One of the least used, but most powerful, features within ANSYS Mechanical is the Worksheet page. In versions older that R12.0, this was accessed by clicking a separate tab on the Graphics Window, at R12.1 it moved to a button on the toolbar.
What the Worksheet does is show you a tabular summary of a particular branch. Here’s a quick summary of the ‘big items’ shown for each branch:
|Material, Volume, # Nodes
|Origin and Axis Data for all coordinate systems
|Behavior, Formulation, Stiffness Update
Mesh control type, Active/Suppressed Status
|Solution controls for every load step
|Element table results available (only for R12 and newer)

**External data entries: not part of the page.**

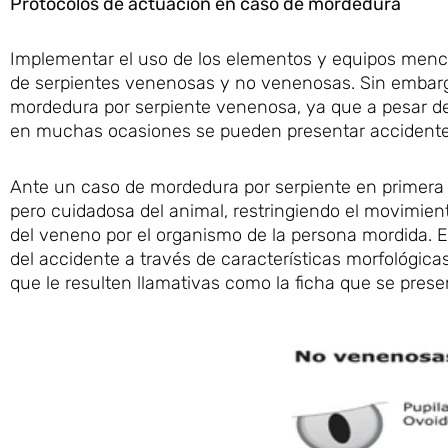
Protocolos de actuación en caso de mordedura
Implementar el uso de los elementos y equipos menc
de serpientes venenosas y no venenosas. Sin embar
mordedura por serpiente venenosa, ya que a pesar 
en muchas ocasiones se pueden presentar accidentes
Ante un caso de mordedura por serpiente en primera 
pero cuidadosa del animal, restringiendo el movimiento
del veneno por el organismo de la persona mordida. Es
del accidente a través de características morfológica
que le resulten llamativas como la ficha que se prese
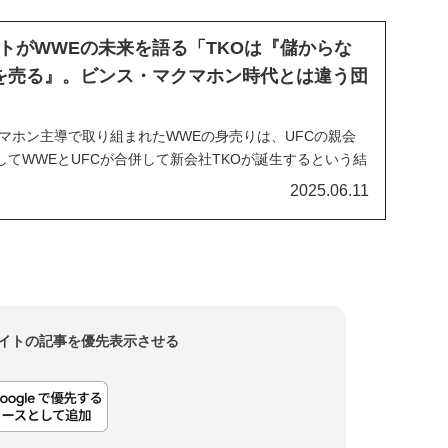
トがWWEの未来を語る「TKOは『儲からな
を売る』。ビンス・マクマホン時代とは違う団
クマホン主導で取り組まれたWWEの身売りは、UFCの親会
てWWEとUFCが合併して新会社TKOが誕生するという結
Oの傘下団体として生まれ変わったWWEのビジネスは引き続
2025.06.11
lixで配信されるようになったり、ヨーロッパでのPLE開催が
人気が高まったり、国内...
当サイトの記事を優先表示させる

|ANSYS Solver Output window
Here’s a picture showing what it actually looks like:
In addition to listing out a large amount of information, you can also sort by any column heading. You’re probably thinking, “wow, that’s awesome…I can list and sort information about various levels of my model, but how come I can’t edit anything in the worksheet?” Great question, and this is where the power of ‘Go To’ (see my previous article, err…blog) comes into play. Simply select the rows that you want to edit, then Right-Mouse-Button > Go To Selected Items. This will go through and highlight all the corresponding items in the Outline Tree. Settings can then be changed in the Details Window, and will be propagate to all selected items.

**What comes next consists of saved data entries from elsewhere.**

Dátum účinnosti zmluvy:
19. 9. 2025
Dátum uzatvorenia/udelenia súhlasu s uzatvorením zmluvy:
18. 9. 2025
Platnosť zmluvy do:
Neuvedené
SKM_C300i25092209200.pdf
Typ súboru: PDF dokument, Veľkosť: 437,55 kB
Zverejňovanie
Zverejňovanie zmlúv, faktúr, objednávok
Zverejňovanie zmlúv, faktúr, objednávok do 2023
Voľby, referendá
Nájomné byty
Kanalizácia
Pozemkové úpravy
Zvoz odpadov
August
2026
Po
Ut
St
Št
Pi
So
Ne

So let’s say you have a bunch of contact pairs in your model, some of which are defined as being frictional and need to have the same coefficient of friction applied. Simply click on the ‘Connections’ branch, then select ‘Worksheet’, then select the ‘Type’ column to group all of the frictional pairs together.
Next, hold down shift and do a flood-selection of all of the frictional pars, RMB > Go To Selected Item.
Finally, type in the coefficient into the details window. Done…all frictional contact pairs now have that value defined.
Long story short, by combining the ‘Go To’ capability with the Worksheet view, you can become the feared “über-efficient Voltron of ANSYS Users”. Well, maybe nothing that cool, but you’ll at least got a lot of work done.
Side note: According to Wikipedia, Voltron is owned by Sony Pictures Television. This was a cartoon I remember watching as a kid where a giant robot was formed by connecting five robot lions piloted by the heros of the show. I even had the toys to go along with the show, and yes, they joined together to form awesomeness in its purest form, I mean, the fists were spring-launched lion heads!!! It was a sad day when I found that I had lost one of the lions heads…I believe that’s when my childhood officially ended.